New York, 390 U.S. 629 that the government`s interest in the `welfare of its youth` and in supporting the `assertion of parental authority in their own households` justified the regulation of otherwise protected expression. Id., pp. 640-639. The ease with which children have access to broadcasting material, combined with the concerns recognized in Ginsberg, justifies special treatment of indecent broadcasting. In Reno v. American Civil Liberties Union, 521 U.S. 844, 878 (1997), the Supreme Court has suggested that the strength of the Government`s interest in protecting minors may vary according to the age of the minor, parental authority and the artistic or educational value of the material in question. 489 U.S.

to 62. Although the Court uses the word « conviction » in this sentence, there does not appear to be any reason why a RICO prosecution cannot be based on an offence in another jurisdiction that has not already been prosecuted in that jurisdiction. In such a case, the prosecution would have to prove beyond doubt that the laws (including community standards in an obscenity case) of the state where the predicate offence was committed were violated. The court noted that « there is a significant difference between cable television and broadcast media, and this is where this case turns: cable systems have the ability to block unwanted channels from household to household. Blocking allows the government to support parental authority without harming the interests of consenting speakers and listeners. `115 In addition, targeted blocking is already necessary under Section 504 of the CDA, which, as stated above, requires cable operators to fully encrypt or completely block audio and video programmes which the subscriber does not wish to receive, free of charge, at the request of a cable subscriber.` If a plausible and less restrictive alternative to a substantial language restriction is proposed, the onus is on the government to prove that the alternative is ineffective in achieving its objective. The government has not lived up to that burden here. 116 The Court therefore concluded that, where the parents` rights were sufficiently disclosed, Article 504 was a less restrictive alternative to Article 505. In City of Littleton v. Z.J. Gifts D-4, L.L.C.

, the court upheld a city`s order on « adult business » licensing.30 The court initially rejected the city`s argument that the court in FW/PBS, Inc. v.
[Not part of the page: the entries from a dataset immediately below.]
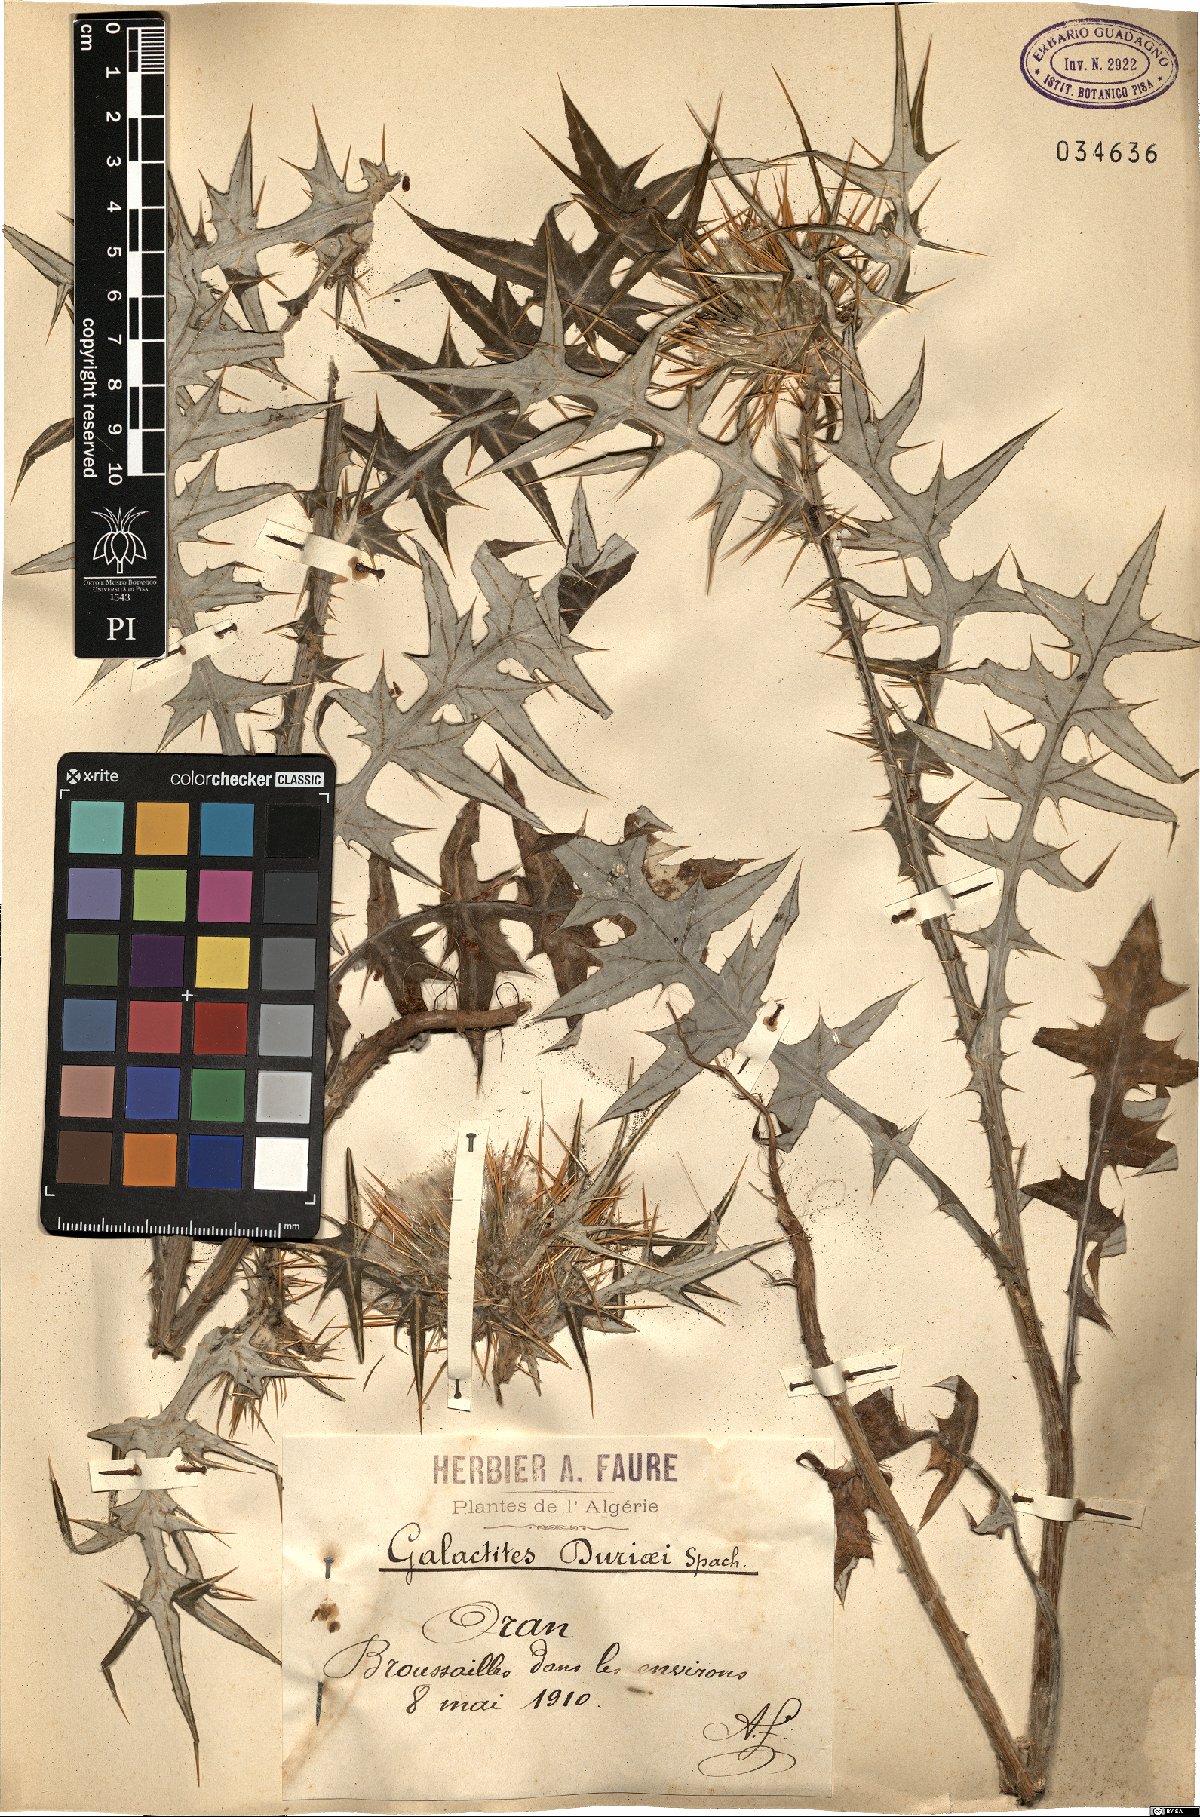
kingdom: Plantae
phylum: Tracheophyta
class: Magnoliopsida
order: Asterales
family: Asteraceae
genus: Galactites
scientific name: Galactites duriaei
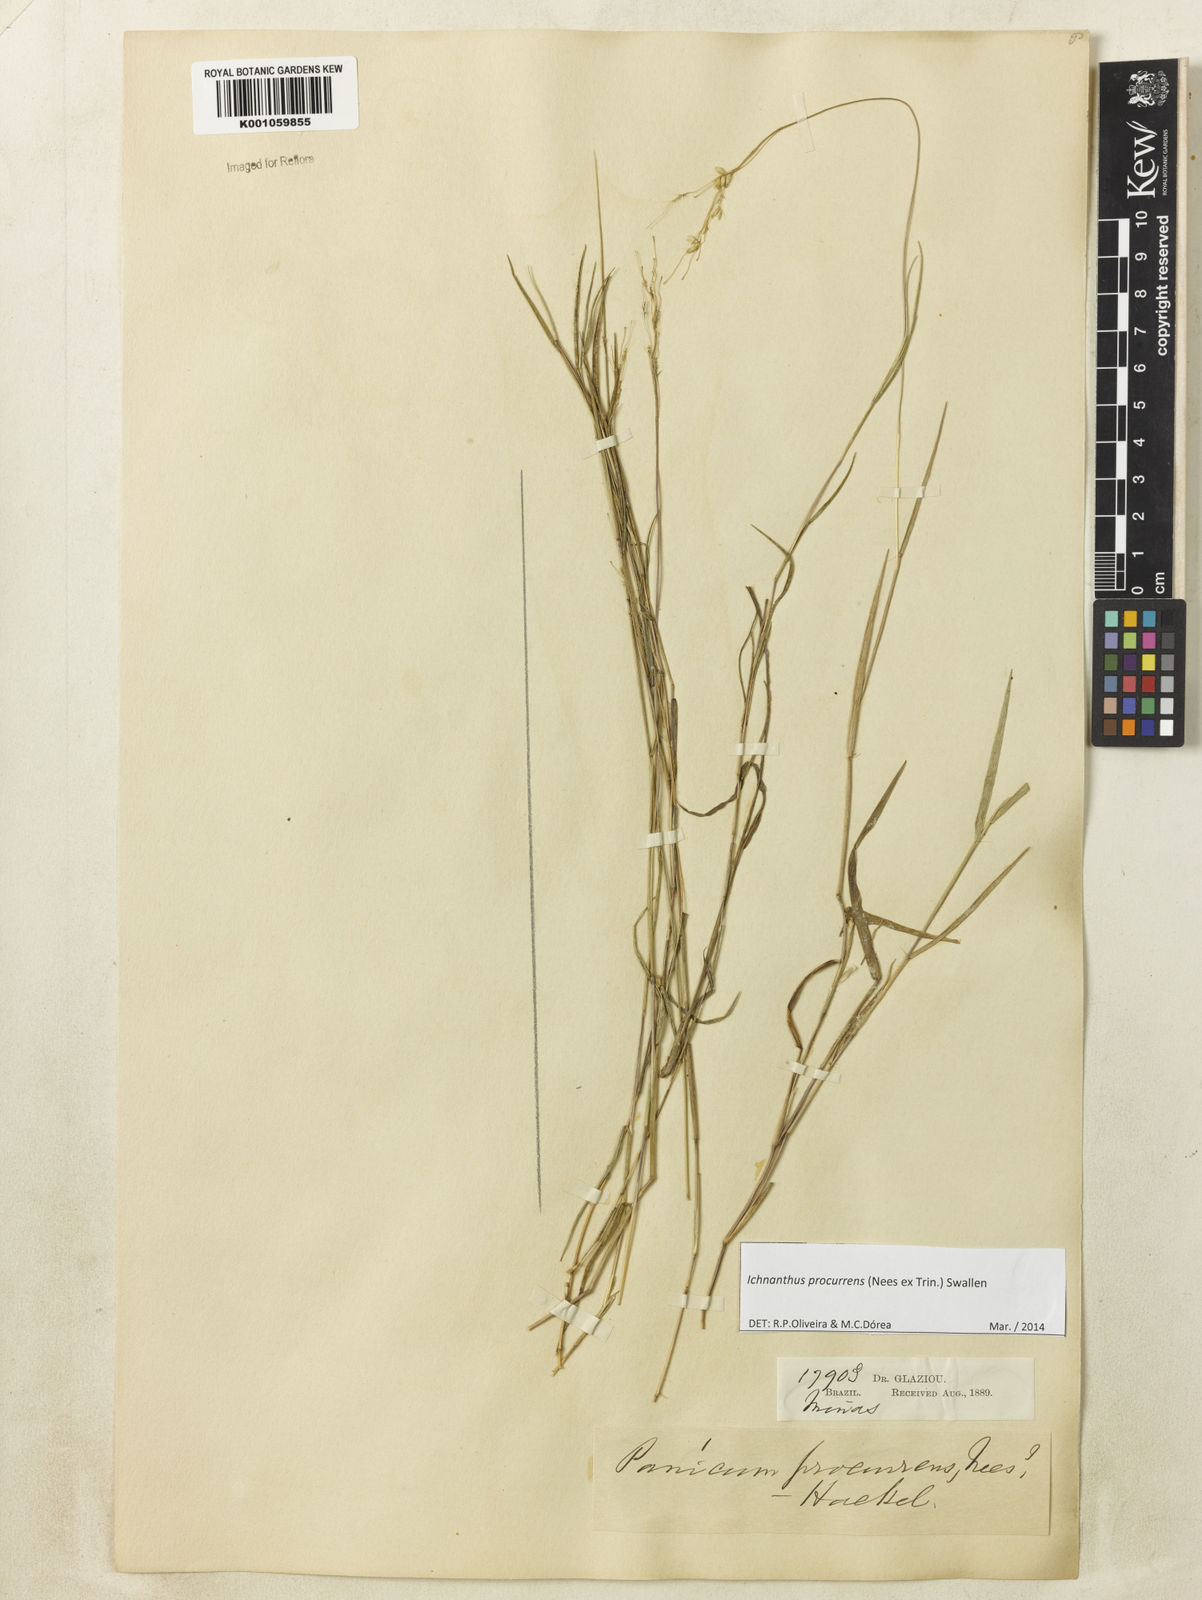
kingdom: Plantae
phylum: Tracheophyta
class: Liliopsida
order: Poales
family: Poaceae
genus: Oedochloa
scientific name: Oedochloa procurrens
Dallas had used the phrase « immediate judicial review » instead of the « expeditious final judicial decision » he had used in Freedman: « The First Amendment, as applied to an adult business licensing system, requires only assurance of expeditious access to the courts, not assurance of expeditious judicial decision. » 31 The Court held that `a delay in the adoption of a judicial decision, no less than a delay in access to a court, may prevent the grant of a licence `within a reasonable time`. 32 However, the Court found that the city`s order satisfied the requirement of an immediate judicial decision under the First Amendment. Sections 3008 and 3010 of Title 39 allow individuals to prevent emails that they find offensive from being sent to them. Section 3008 provides that a person who receives by mail « flattery advertising offered for sale that the recipient, in his or her sole discretion, deems erotically arousing or sexually provocative, » may apply to the post office for an order directing the sender not to send further items to the recipient, and the post office must do so.